I took a close look at this question today. Of the most widely spoken native languages in the world – languages with over a million native speakers – several are well represented by very large (100,000+ article) wikipedias: Spanish, English, Portuguese, Japanese, French and German. Some are represented by smaller, growing wikipedias: Chinese, Russian, Arabic. And three have very small wikipedias: Hindi, Bengali and Punjabi. The Punjabi wikipedia has 42 entries – the language is the first language for 104 million speakers.
Putting together a very rough metric, I calculated the number of wikipedia articles per million native speakers of the language (WA/MS) for languages with over 30 million speakers. The leader in the set is Polish, with a 233,740 article wikipedia and 46 million native speakers, a WA/MS of 5081.3. The German and English speakers have strong showings as well, with WA/MS of 3925 and 3656 respectively. (If we extended beyond the 30 most spoken languages in the world, the Scandinavians begin displaying their strength – Swedish weighs in with 18,041 articles per million speakers of the language. And the Icelanders have created a 10,059 article Wikipedia, despite the fact that the language has less than 300,000 native speakers. Were we to consider languages with no native speakers – Esperanto, Ido, Interlingua – we’d encounter division by zero errors… but discover that Esperanto has 43,687 entries in their wikipedia.)
Of the ten languages that score lowest on this metric, eight (Punjabi, Oriya, Hindi, Gujarati, Bengali, Urdu, Malayalam and Tamil) are Indian languages. (So are the next three – Kannada, Telugu and Marathi.) The other two are Southeast Asian – Burmese and Javanese.
I strongly suspect that the slow growth of these wikipedias is not a function of their geography – Amharic, with 27 million native speakers and 312 articles, would place between Bengali and Urdu in terms of WA/MS if I extended the calculations beyond the top 30 languages. It’s a function of the digital divide. Swedish may only have 8.8 million native speakers, but the majority of them have Internet access. Net penetration in India is much lower (perhaps 5%)… and it’s extremely low and heavily restricted in Burma, which helps explain the size of that wikipedia.
Still, even with only 5% internet penetration, India has an estimated 50 million Internet users – more than any nation other than the US, China or Japan. Which proposes a complicating factor, which SJ and I argued about at length last night: what language does a multilingual person choose to write in?

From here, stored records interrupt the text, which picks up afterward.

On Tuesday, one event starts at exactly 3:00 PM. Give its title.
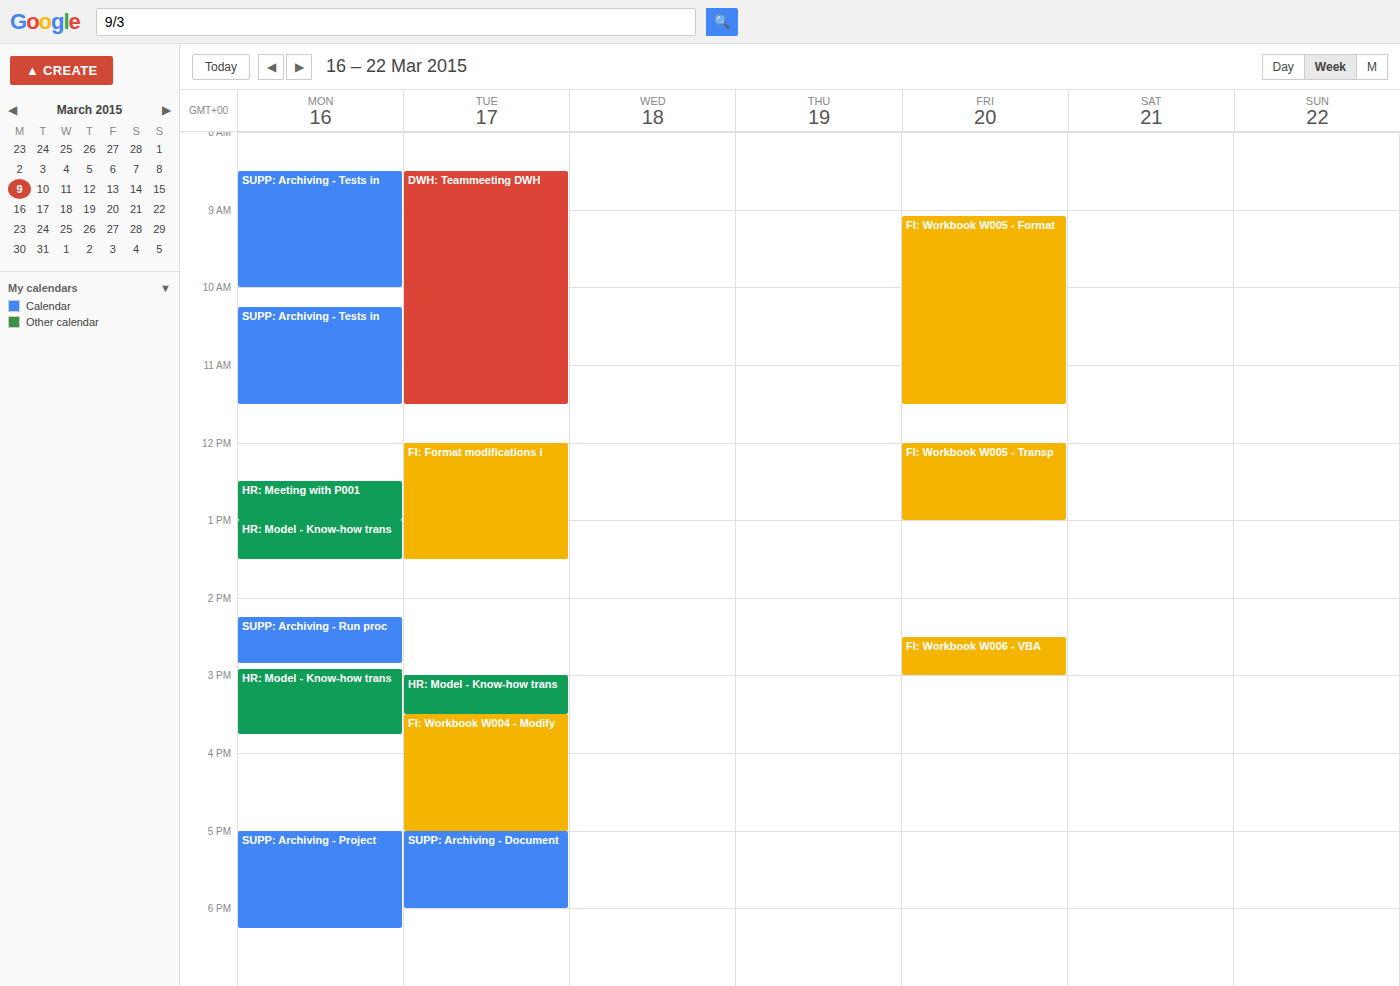
"HR: Model - Know-how trans"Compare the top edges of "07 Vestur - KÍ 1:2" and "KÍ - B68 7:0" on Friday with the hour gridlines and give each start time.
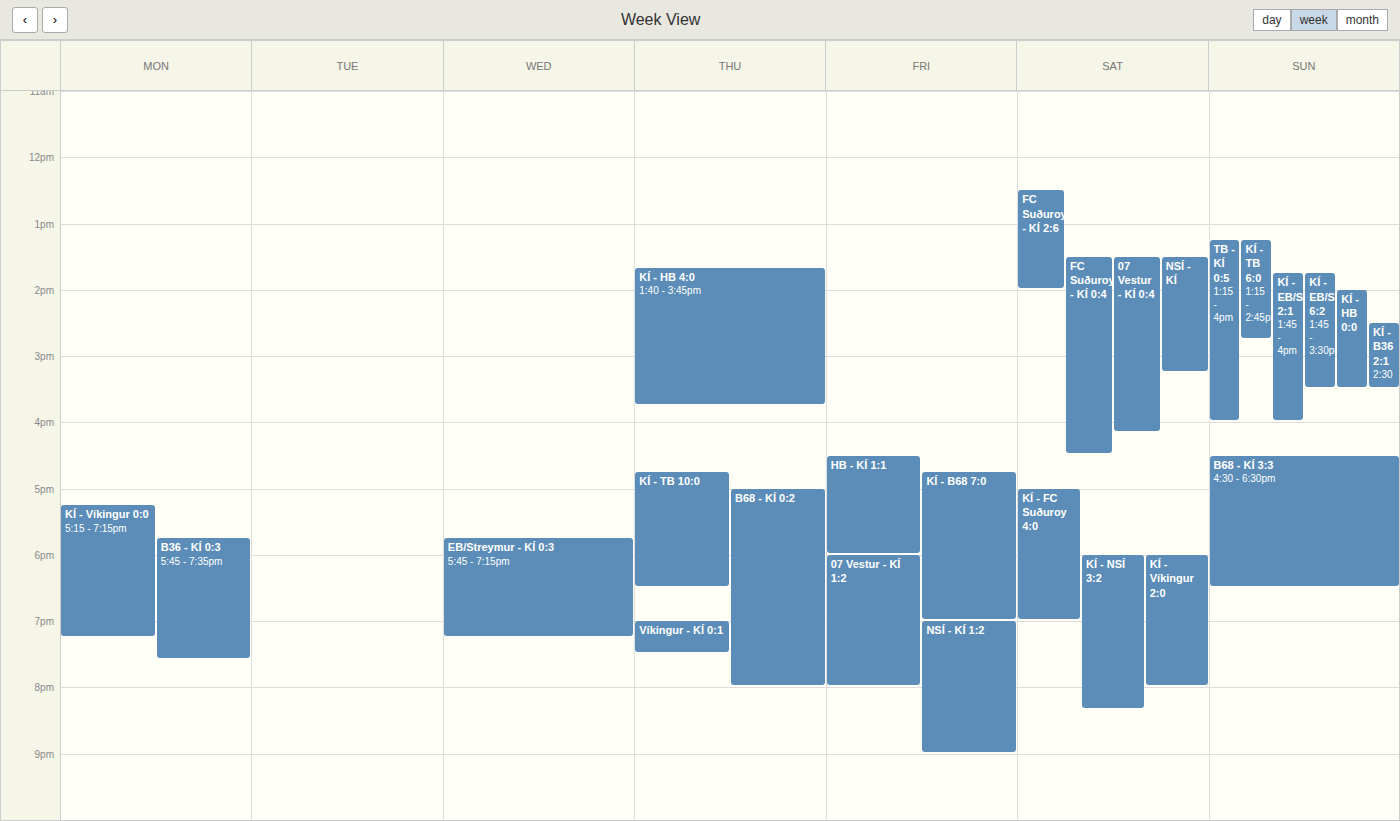
"07 Vestur - KÍ 1:2": 6:00 PM, exactly on the 6 PM line. "KÍ - B68 7:0": 4:45 PM, neither: three quarters of the way from the 4 PM line to the 5 PM line.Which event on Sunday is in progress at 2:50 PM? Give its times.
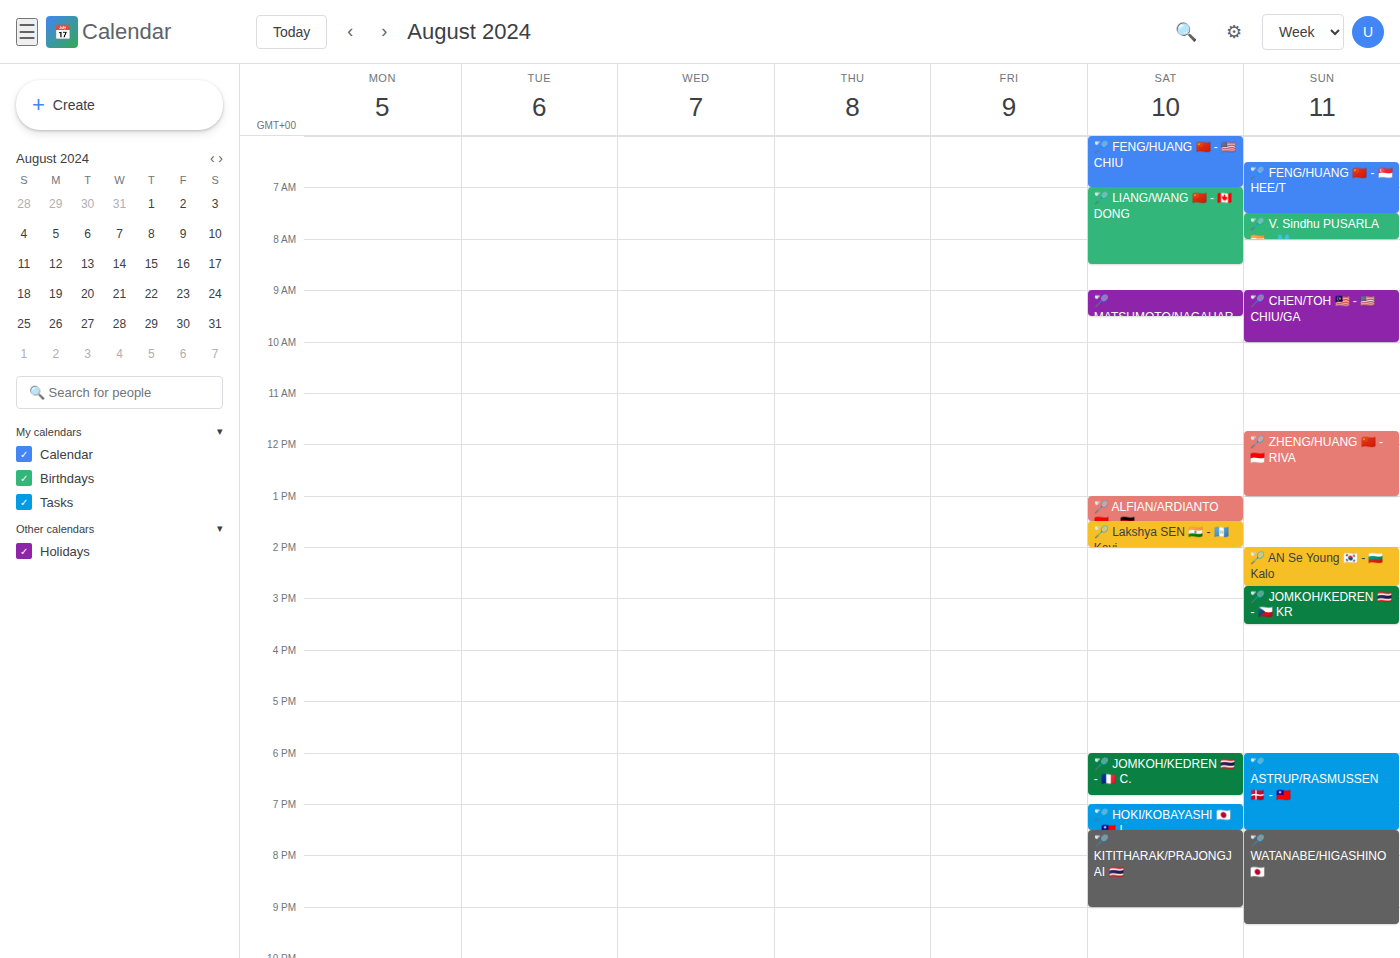
"🏸 JOMKOH/KEDREN 🇹🇭 - 🇨🇿 KR", 2:45 PM to 3:30 PMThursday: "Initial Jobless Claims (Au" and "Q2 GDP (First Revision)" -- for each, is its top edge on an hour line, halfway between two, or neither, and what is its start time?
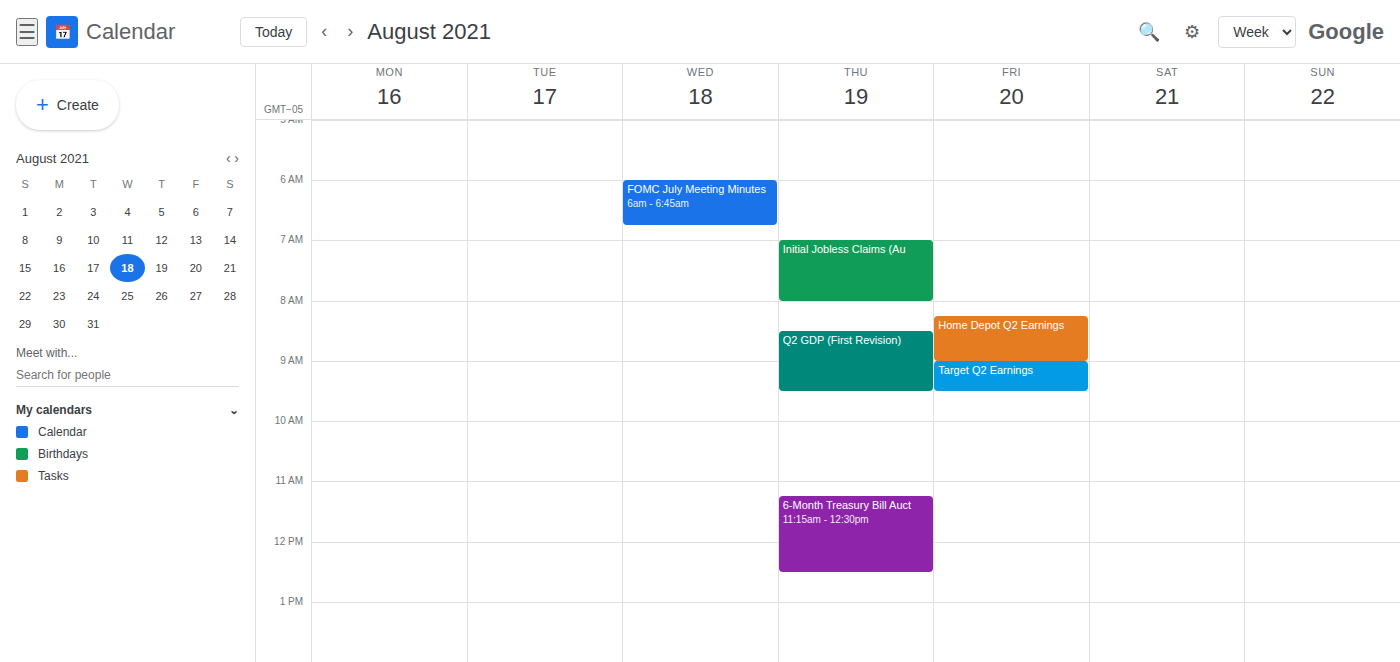
"Initial Jobless Claims (Au": 7:00 AM, exactly on the 7 AM line. "Q2 GDP (First Revision)": 8:30 AM, halfway between the 8 AM and 9 AM lines.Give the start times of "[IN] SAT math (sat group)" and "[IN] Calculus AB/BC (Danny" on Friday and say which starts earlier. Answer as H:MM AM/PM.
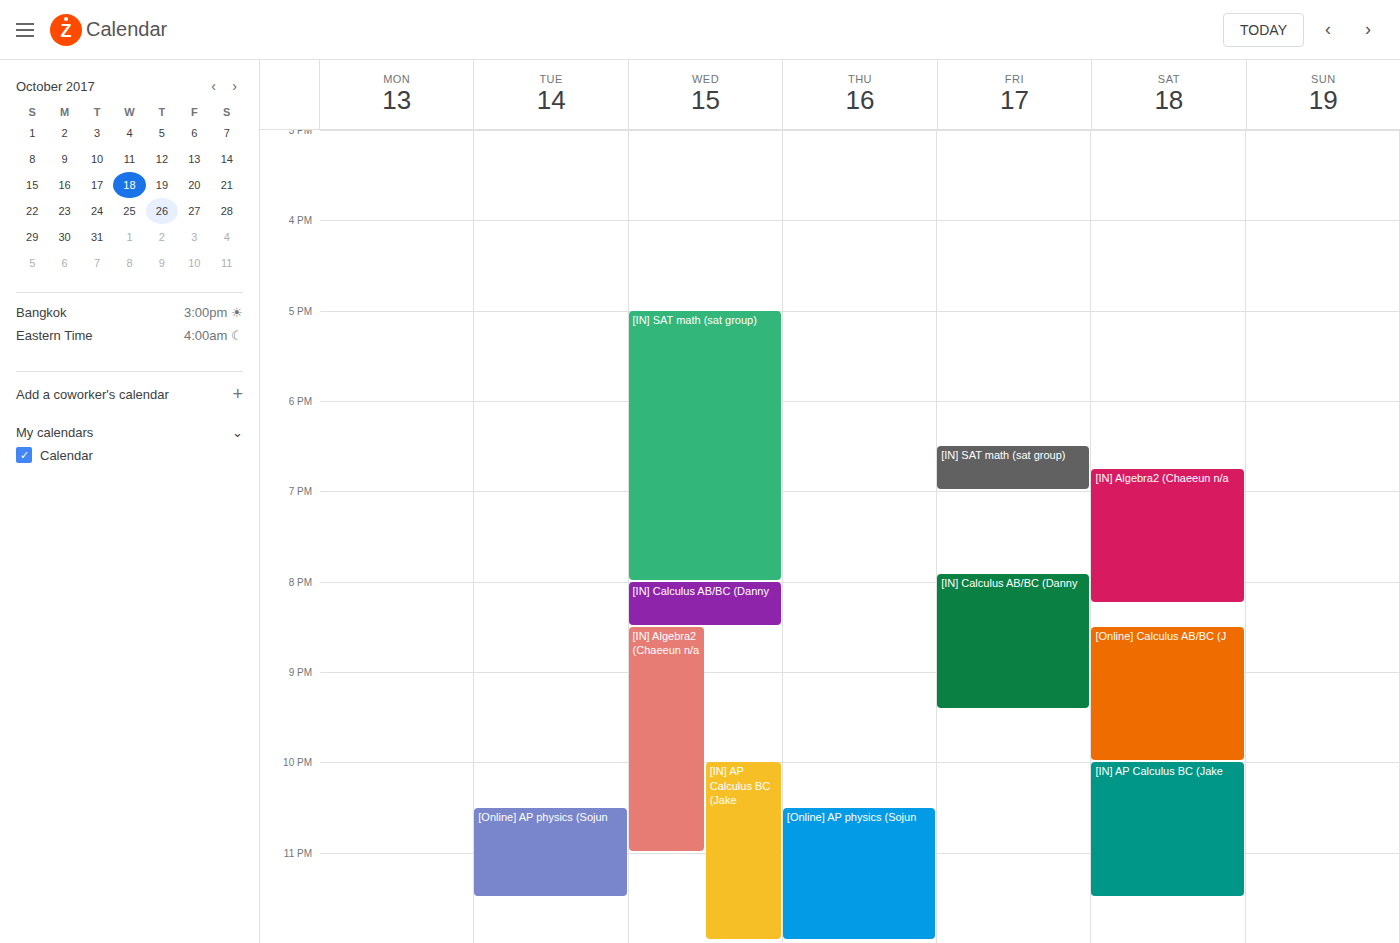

I’ve talked about this question at some length with multilingual blogger friends. Many of the bloggers I know who speak Arabic fluently choose to blog in English. Their audience isn’t their countrymen – it’s an international audience. Furthermore, many of their countrymen (and women!) who are online are also bilingual – the ability to read and write in English is closely correlated with high levels of education, high incomes and internet access. The same is likely true in India – popular bloggers in India appear to be blogging primarily in English.
But wikipedia’s different, isn’t it? The goal is to create a body of knowledge useful for the wider world – surely Punjabi speakers want to ensure that people who speak only Punjabi have useful content when they come onto the Internet?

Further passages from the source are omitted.